Barbarian: The Ultimate Warrior (1987) – based on Conan the Barbarian (1982)
For anyone who was a gamer in 1987, then you’re right, that is Wolf from Gladiators. And yes, that’s also former Page 3 girl Maria Whittaker on his arm (don’t pretend you didn’t already know that! And don’t pretend that you didn’t keep the “free poster with every copy” either!).
This game is a rip-off within a rip-off – a multidimensional rip-off, if you will. Because not only did it pinch the main points of Conan the Barbarian’s poster as well, it also usurped one of the most popular WWF stars of the 1980s, The Ultimate Warrior, for the subtitle too – a name which was almost certainly trademarked.
Prince of Persia (1989) based on Star Wars (1977)
It’s not enough that the hero on the box art of Prince of Persia is basically Luke Skywalker; they even tempted the copyrighting fates by having a stand-in for Princess Leia in slave form in the background.
The plagiarism is strong with this one.
Rick Dangerous (1989) based on Raiders of the Lost Ark (1982)
On a side note, I wish my name was Rick Dangerous, because that is a baller name. But anyway, before Spelunky and Temple Run, both of which riffed off Indiana Jones, we had Rick Dangerous on the Spectrum and Commodore 64, whose opening set-piece had you fleeing from a huge bolder in a cave whilst donning a fedora. Come on guys, at least give him a bowler hat instead.
But mad props for going all out on the actual cover, which doesn’t just replicate the “beige shirt and leather straps” rugged-archaeologist-style shoot, it even copies in the aggressive tribe from the start of Raiders that didn’t even get an outing on the film’s poster. Now that’s commitment. If you’re going to steal, you might as well do it properly. Not sure where the serial killer’s wandered in from, though. Not sure where the serial killer in the background has wondered in from, however. Actually…
Splatterhouse (1988) – based on Friday 13th (1980)
How’s this for a good idea? How about you try to base your whole franchise around a hockey mask, after Friday 13th? Oh yeah, that’ll work.
To be fair, there was a wonderful charm about this awful but amazing game, and the intense whiff of rip-off bootleg only added to its appeal. It always felt like a knockoff, even when it was in the arcades. The original always had that feel as if you’d just bought it off a bloke down the pub for a fiver.
Golden Axe (1989) – based on Masters of the Universe (1987)
Masters of the Universe was only Swedish hulk Dolph Lundgren’s third film, but he had nonetheless already gained a reputation for being one of the industry’s tough guys with roles in Rocky IV and in the Bond film A View To Kill.

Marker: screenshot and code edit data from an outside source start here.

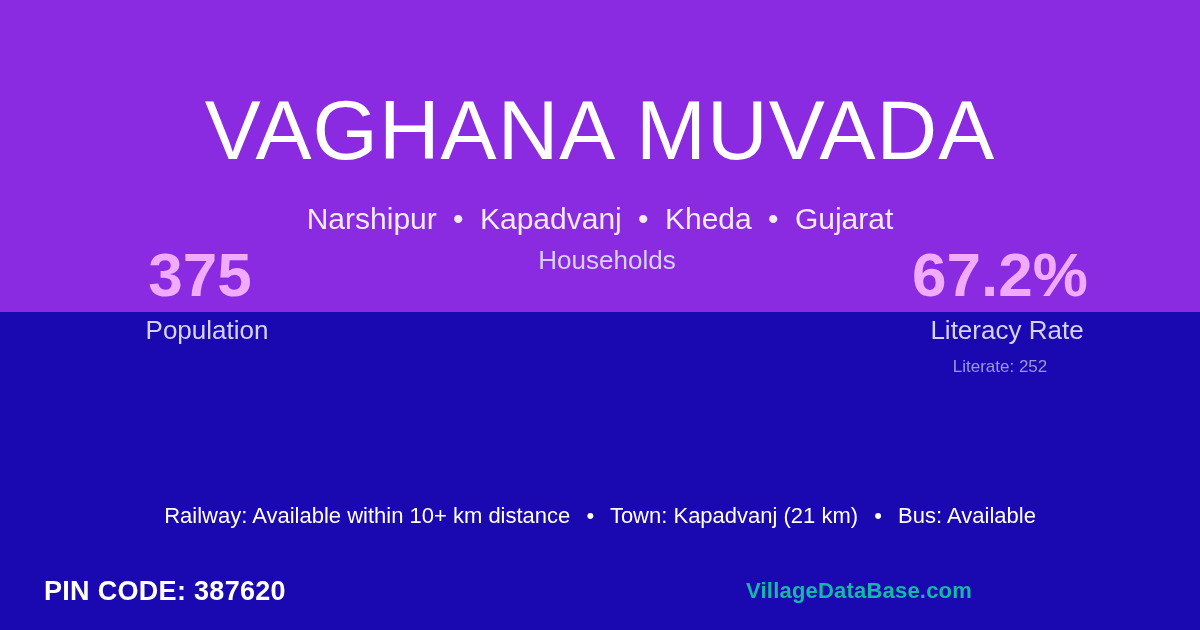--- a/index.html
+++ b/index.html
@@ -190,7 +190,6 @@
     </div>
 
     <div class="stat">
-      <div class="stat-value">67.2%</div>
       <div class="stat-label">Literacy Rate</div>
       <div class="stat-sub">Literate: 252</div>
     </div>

So it’s clear that when Sega were trying to come up with the cover art for their Golden Axe game two years later, they were keen for the game’s central character to be a long haired blonde hunk with his perfectly toned muscles out. In fairness, there aren’t many better long haired blonde hunks with their perfectly toned muscles out than Lundgren.
Road Blasters (1987) – based on Mad Max (1979)
Mad Max was initially met with a mixed reception when it first came out in 1979, but would soon become hugely popular around the world and break the Guinness record for most profitable film. A sequel, The Road Warrior, was released two years later, with a third film, Beyond Thunderdome, following in 1985.
Indeed, there weren’t many better icons to draw upon in the 1980s, and that’s exactly what Atari’s RoadBlasters game did in 1987. I mean, look at those sunglasses and the car! They arguably made Max’s speed gun even better by upgrading it to a fully armoured bazooka cannon.
True Crime: Streets of LA (2003) – based on The Replacement Killers (1999)
There really isn’t much to say about this other than this is a horrific copy and paste job. The creators of the game True Crime: Streets of LA probably thought they could get away with it as The Replacement Killers was a massive box office flop four years earlier, but if you remove Mira Sorvino from the film’s cover, it is LITERALLY the same.